I looked back at this post and realized I’ve been working on these quilts since August.

Really, I had lost track of time.


These quilts pushed me as a quilter. I started with a tiny idea, for some paper-pieced improv chevron blocks. I pulled some fabric; my friends and I changed our minds; I puttered and thought and hemmed and hawed. I don’t usually make quilts without patterns, you see, and starting these was a creative free-fall.


What if I ran out of fabric? Chicopee is still fairly easy to find but…what if it stopped being easy to find, right at the wrong moment? What if the block design was splitty and unstable? What if it all just looked like crap? What if I couldn’t finish them on time? What if I didn’t make them big enough? (I’m still a little nervous on that count. These suckers shrank big-time when I washed them, so they’re cutting it close width-wise.)

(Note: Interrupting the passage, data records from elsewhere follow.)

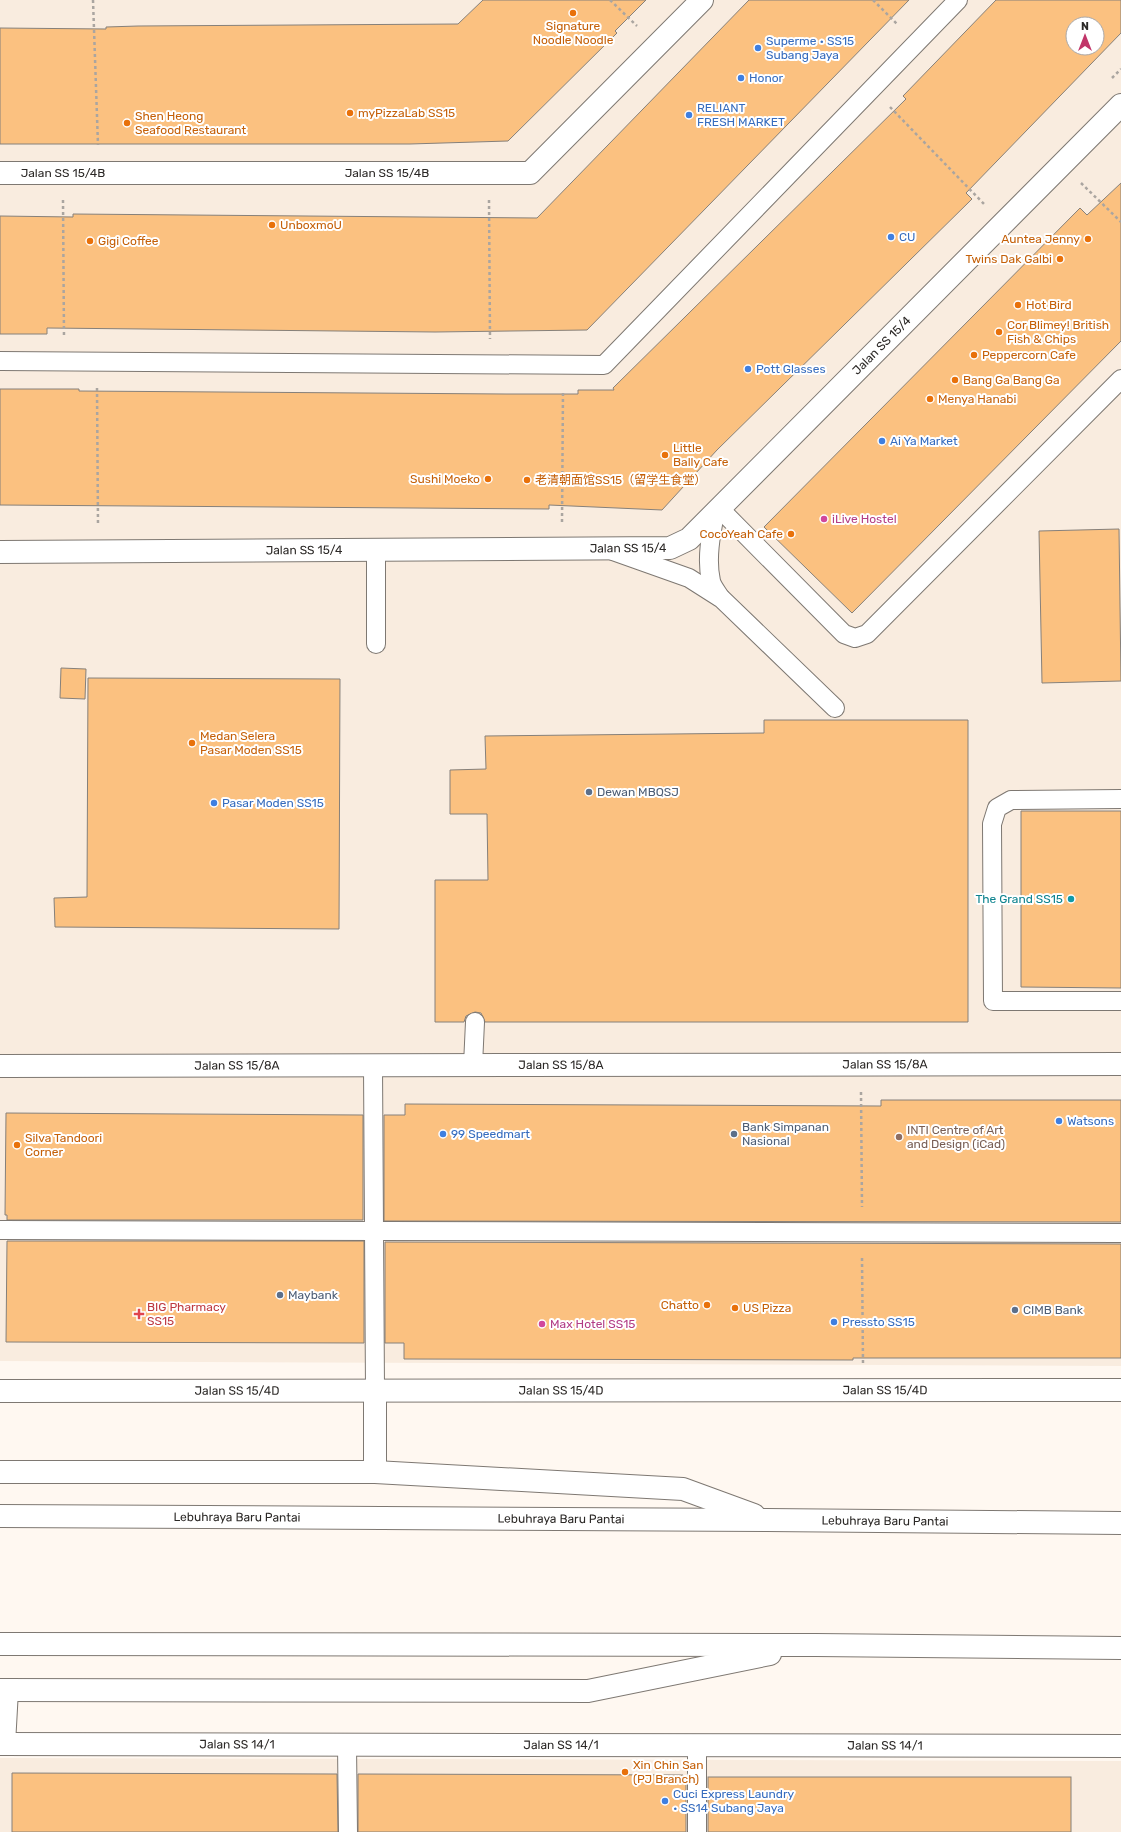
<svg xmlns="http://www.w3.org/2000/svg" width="1121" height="1832" font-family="Rubik,'Noto Sans SC',sans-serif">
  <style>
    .built { fill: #f9ecdf; fill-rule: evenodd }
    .building { fill: #fbc180; stroke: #86807a; fill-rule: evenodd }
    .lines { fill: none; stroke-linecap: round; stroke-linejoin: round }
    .service-casing { stroke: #7e7872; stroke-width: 20 }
    .minor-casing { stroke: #7e7872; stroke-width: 24 }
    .tertiary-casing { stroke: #7e7872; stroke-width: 24 }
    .motorway-casing { stroke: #7e7872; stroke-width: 24 }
    .path { stroke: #aaa5a0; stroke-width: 2.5; stroke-dasharray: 3 3; stroke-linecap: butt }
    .service { stroke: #fff; stroke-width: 18 }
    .minor { stroke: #fff; stroke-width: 22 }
    .tertiary { stroke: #fff; stroke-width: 22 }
    .motorway { stroke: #fff; stroke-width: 22 }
    .food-dot { fill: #e8710a; stroke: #fff; stroke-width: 1.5 }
    .shop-dot { fill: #3f7fe0; stroke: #fff; stroke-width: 1.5 }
    .hotel-dot { fill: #d1479c; stroke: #fff; stroke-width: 1.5 }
    .service-dot { fill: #5c6f8a; stroke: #fff; stroke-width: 1.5 }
    .culture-dot { fill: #0f9aa8; stroke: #fff; stroke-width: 1.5 }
    .education-dot { fill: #8d6e63; stroke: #fff; stroke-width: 1.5 }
    .health-dot { fill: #e0444e; stroke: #fff; stroke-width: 1.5 }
    .labels { text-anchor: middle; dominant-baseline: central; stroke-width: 4; stroke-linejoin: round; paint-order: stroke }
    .food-label { font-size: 12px; fill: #c56008; stroke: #fff; text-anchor: start }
    .shop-label { font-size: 12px; fill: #366cbe; stroke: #fff; text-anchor: start }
    .street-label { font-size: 12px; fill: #2c2927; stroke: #fff }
    .hotel-label { font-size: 12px; fill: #b23c85; stroke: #fff; text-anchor: start }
    .service-label { font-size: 12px; fill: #4e5e75; stroke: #fff; text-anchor: start }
    .culture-label { font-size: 12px; fill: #0d838f; stroke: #fff; text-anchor: end }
    .education-label { font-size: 12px; fill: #785e54; stroke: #fff; text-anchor: start }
    .health-label { font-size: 12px; fill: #be3a42; stroke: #fff; text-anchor: start }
  </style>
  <rect width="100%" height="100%" fill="#fff8f1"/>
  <g class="built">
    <path d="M0,0H1121V1366L0,1361ZM1073,24H1097V48H1073Z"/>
    <polygon points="0,1758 1121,1761 1121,1832 0,1832"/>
  </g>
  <g class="building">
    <polygon points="483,0 646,0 615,31 617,33 508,141 410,144 0,144 0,28 106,29 106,27 138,26 458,24"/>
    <polygon points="749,0 909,0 587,330 435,332 47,328 47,334 0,334 0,216 73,217 73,214 537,218"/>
    <path d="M996,0H1121V33L966,193L972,199L717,450L662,510L549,505V509L0,505V389H79V391L506,394H578V390H614L613,388L906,99L903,96ZM1073,24H1097V48H1073Z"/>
    <polygon points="1121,183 1121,341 852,613 764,527 1080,208 1087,215"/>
    <polygon points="1119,529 1121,681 1042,683 1039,531"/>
    <polygon points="61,668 86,669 85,699 60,698"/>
    <polygon points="88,678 340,679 339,929 55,927 54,898 87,897"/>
    <polygon points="764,720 968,720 968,1022 485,1022 481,1013 475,1012 466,1016 464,1022 435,1022 435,880 488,880 487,814 450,814 450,770 486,769 485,736 764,733"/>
    <polygon points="1021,811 1121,811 1121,988 1021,987"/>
    <polygon points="881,1100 1121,1100 1121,1222 384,1221 384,1115 405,1115 405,1104 881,1106"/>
    <polygon points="6,1113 363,1115 363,1220 7,1220 7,1215 5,1215"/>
    <polygon points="7,1241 364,1241 364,1343 6,1342"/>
    <polygon points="385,1242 1121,1244 1121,1358 853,1358 853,1360 404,1359 404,1343 385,1343"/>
    <polygon points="12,1773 337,1774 338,1832 12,1832"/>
    <polygon points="358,1774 683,1775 683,1777 686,1777 686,1832 358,1832"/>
    <rect x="708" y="1777" width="363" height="55"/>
  </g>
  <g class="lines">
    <defs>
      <g id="service">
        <polyline points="0,361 604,365 958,0"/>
        <polyline points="720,509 844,634 855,638 867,634 1121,379"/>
        <path d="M715,514C711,534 706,559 711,581C712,586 717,592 720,597"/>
        <polyline points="613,551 689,578 722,599 835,708"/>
        <polyline points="376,644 376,550"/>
        <polyline points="1121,799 1011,800 997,808 992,824 993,1001 1121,1001"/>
        <polyline points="473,1065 475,1022"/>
        <polyline points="373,1066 375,1390"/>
        <polyline points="0,1230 1121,1233"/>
        <polyline points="347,1745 348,1832"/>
        <polyline points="697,1832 697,1745"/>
      </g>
      <g id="minor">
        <path id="s1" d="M0,173H530L702,0"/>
        <path id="s2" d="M0,1066L1121,1064"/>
        <polyline points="375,1390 375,1472"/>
        <path id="s3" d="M0,1391L1121,1390"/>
        <path id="s4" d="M0,1744L1121,1746"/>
        <polyline points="4,1744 7,1690"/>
      </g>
      <g id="tertiary">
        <path id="s5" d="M0,552L670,548L689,539L1121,105"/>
      </g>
      <g id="motorway">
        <polyline points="0,1472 375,1472 683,1489 754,1515"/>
        <path id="s6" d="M0,1516L767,1520L1121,1523"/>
        <polyline points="0,1644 816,1645 1121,1648"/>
        <polyline points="0,1690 588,1691 770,1654"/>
      </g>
    </defs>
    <use href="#service" class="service-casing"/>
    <use href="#minor" class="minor-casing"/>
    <use href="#tertiary" class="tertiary-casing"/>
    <use href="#motorway" class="motorway-casing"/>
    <g class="path">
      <polyline points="93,0 98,145"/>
      <polyline points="610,0 637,26"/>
      <polyline points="873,0 898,25"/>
      <polyline points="1112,78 1121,69"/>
      <polyline points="890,107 984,204"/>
      <polyline points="1081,183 1121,222"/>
      <polyline points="63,200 64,337"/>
      <polyline points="489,200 490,339"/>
      <polyline points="97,388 98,525"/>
      <polyline points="562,522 563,391"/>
      <polyline points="861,1092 862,1207"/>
      <polyline points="862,1258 863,1363"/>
    </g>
    <use href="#service" class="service"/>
    <use href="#minor" class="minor"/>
    <use href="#tertiary" class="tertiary"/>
    <use href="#motorway" class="motorway"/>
  </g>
  <g class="food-dot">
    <circle cx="573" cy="13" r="4"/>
    <circle cx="350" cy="113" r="4"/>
    <circle cx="127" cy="123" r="4"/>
    <circle cx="272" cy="225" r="4"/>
    <circle cx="1088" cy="239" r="4"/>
    <circle cx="90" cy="241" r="4"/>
    <circle cx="1060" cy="259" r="4"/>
    <circle cx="1018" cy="305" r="4"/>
    <circle cx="999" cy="332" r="4"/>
    <circle cx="974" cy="355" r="4"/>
    <circle cx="955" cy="380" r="4"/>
    <circle cx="930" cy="399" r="4"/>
    <circle cx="665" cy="455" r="4"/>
    <circle cx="488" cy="479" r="4"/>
    <circle cx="527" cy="480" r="4"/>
    <circle cx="791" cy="534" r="4"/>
    <circle cx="192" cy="743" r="4"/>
    <circle cx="17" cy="1145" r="4"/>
    <circle cx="707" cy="1305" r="4"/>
    <circle cx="735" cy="1308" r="4"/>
    <circle cx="625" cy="1772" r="4"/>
  </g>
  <g class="shop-dot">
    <circle cx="758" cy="48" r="4"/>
    <circle cx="741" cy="78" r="4"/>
    <circle cx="689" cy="115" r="4"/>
    <circle cx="891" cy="237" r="4"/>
    <circle cx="748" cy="369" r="4"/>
    <circle cx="882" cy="441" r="4"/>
    <circle cx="214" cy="803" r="4"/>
    <circle cx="1059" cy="1121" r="4"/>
    <circle cx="443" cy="1134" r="4"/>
    <circle cx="834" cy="1322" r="4"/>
    <circle cx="665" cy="1801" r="4"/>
  </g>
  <g class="hotel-dot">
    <circle cx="824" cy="519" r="4"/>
    <circle cx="542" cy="1324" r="4"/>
  </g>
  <g class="service-dot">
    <circle cx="589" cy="792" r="4"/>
    <circle cx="734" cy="1134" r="4"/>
    <circle cx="280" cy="1295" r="4"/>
    <circle cx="1015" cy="1310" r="4"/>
  </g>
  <circle class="culture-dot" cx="1071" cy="899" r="4"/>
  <circle class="education-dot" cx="899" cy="1137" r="4"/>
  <path class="health-dot" d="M137 1308h4v4h4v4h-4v4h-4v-4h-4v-4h4z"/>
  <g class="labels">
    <g class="food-label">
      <text x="573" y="26" text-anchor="middle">Signature<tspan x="573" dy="14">Noodle Noodle</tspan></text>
      <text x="358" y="113">myPizzaLab SS15</text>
      <text x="135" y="116">Shen Heong<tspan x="135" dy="14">Seafood Restaurant</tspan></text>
      <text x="280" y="225">UnboxmoU</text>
      <text x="1080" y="239" text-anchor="end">Auntea Jenny</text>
      <text x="98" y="241">Gigi Coffee</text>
      <text x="1052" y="259" text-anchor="end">Twins Dak Galbi</text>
      <text x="1026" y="305">Hot Bird</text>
      <text x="1007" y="325">Cor Blimey! British<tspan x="1007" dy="14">Fish &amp; Chips</tspan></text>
      <text x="982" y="355">Peppercorn Cafe</text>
      <text x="963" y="380">Bang Ga Bang Ga</text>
      <text x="938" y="399">Menya Hanabi</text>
      <text x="673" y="448">Little<tspan x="673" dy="14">Bally Cafe</tspan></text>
      <text x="480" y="479" text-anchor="end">Sushi Moeko</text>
      <text x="535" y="480">老清朝面馆SS15（留学生食堂）</text>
      <text x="783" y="534" text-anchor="end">CocoYeah Cafe</text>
      <text x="200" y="736">Medan Selera<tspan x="200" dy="14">Pasar Moden SS15</tspan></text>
      <text x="25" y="1138">Silva Tandoori<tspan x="25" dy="14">Corner</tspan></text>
      <text x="699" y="1305" text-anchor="end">Chatto</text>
      <text x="743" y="1308">US Pizza</text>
      <text x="633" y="1765">Xin Chin San<tspan x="633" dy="14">(PJ Branch)</tspan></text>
    </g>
    <g class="shop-label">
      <text x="766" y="41">Superme • SS15<tspan x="766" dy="14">Subang Jaya</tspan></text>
      <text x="749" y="78">Honor</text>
      <text x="697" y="108">RELIANT<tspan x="697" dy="14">FRESH MARKET</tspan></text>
      <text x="899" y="237">CU</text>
      <text x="756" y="369">Pott Glasses</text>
      <text x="890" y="441">Ai Ya Market</text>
      <text x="222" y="803">Pasar Moden SS15</text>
      <text x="1067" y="1121">Watsons</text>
      <text x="451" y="1134">99 Speedmart</text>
      <text x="842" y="1322">Pressto SS15</text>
      <text x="673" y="1794">Cuci Express Laundry<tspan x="673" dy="14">• SS14 Subang Jaya</tspan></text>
    </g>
    <g class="street-label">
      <text stroke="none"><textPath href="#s1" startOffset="63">Jalan SS 15/4B</textPath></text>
      <text stroke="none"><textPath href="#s1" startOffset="387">Jalan SS 15/4B</textPath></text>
      <text stroke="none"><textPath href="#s5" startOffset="964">Jalan SS 15/4</textPath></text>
      <text stroke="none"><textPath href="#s5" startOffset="628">Jalan SS 15/4</textPath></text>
      <text stroke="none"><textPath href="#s5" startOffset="304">Jalan SS 15/4</textPath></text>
      <text stroke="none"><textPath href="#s2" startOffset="561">Jalan SS 15/8A</textPath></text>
      <text stroke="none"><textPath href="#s2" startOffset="885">Jalan SS 15/8A</textPath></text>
      <text stroke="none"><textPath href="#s2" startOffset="237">Jalan SS 15/8A</textPath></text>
      <text stroke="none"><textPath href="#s3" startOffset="237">Jalan SS 15/4D</textPath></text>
      <text stroke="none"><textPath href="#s3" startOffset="561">Jalan SS 15/4D</textPath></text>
      <text stroke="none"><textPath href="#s3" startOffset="885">Jalan SS 15/4D</textPath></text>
      <text stroke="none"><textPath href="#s6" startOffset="237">Lebuhraya Baru Pantai</textPath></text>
      <text stroke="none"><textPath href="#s6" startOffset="561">Lebuhraya Baru Pantai</textPath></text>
      <text stroke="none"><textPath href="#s6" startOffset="885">Lebuhraya Baru Pantai</textPath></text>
      <text stroke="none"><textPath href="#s4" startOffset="237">Jalan SS 14/1</textPath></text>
      <text stroke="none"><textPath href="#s4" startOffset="561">Jalan SS 14/1</textPath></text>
      <text stroke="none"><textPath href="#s4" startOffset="885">Jalan SS 14/1</textPath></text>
    </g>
    <g class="hotel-label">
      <text x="832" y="519">iLive Hostel</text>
      <text x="550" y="1324">Max Hotel SS15</text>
    </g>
    <g class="service-label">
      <text x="597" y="792">Dewan MBQSJ</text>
      <text x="742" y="1127">Bank Simpanan<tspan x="742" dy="14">Nasional</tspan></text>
      <text x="288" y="1295">Maybank</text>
      <text x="1023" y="1310">CIMB Bank</text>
    </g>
    <g class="culture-label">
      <text x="1063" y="899">The Grand SS15</text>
    </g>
    <g class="education-label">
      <text x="907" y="1130">INTI Centre of Art<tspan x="907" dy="14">and Design (iCad)</tspan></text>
    </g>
    <g class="health-label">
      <text x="147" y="1307">BIG Pharmacy<tspan x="147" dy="14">SS15</tspan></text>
    </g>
  </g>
  <g transform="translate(1085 36)"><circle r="19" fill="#ffffff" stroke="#aba9a9"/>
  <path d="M0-3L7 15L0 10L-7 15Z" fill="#c13569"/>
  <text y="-6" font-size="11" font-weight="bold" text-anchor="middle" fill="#2c2927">N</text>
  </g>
</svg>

And then the even more insidious worries, like, what if I think I’m being creative and original and really I just saw something like this on the internet, forgot, and then regurgitated it. What if my friends say they like them and really, they don’t.


So, to me, these quilts have ended up being about me as a creator. About pushing aside those evil voices that nag at you when you’re working–voices that sometimes make you put down your work in discouragement.


I’ll be pleased to make a couple of quilts from patterns as my “next things,” but these have taught me that I can make something wild and beautiful that comes out of my own head. I can trust myself to do the quilt math, and make all the blocks, and do 20 hours of straight-line quilting, and produce quilted work that I’m very proud of.


I’ll be mailing my big babies off on Monday, to make my friends’ home a little warmer for Thanksgiving guests. I couldn’t be gladder that I took on this challenge–and I couldn’t be prouder of the results.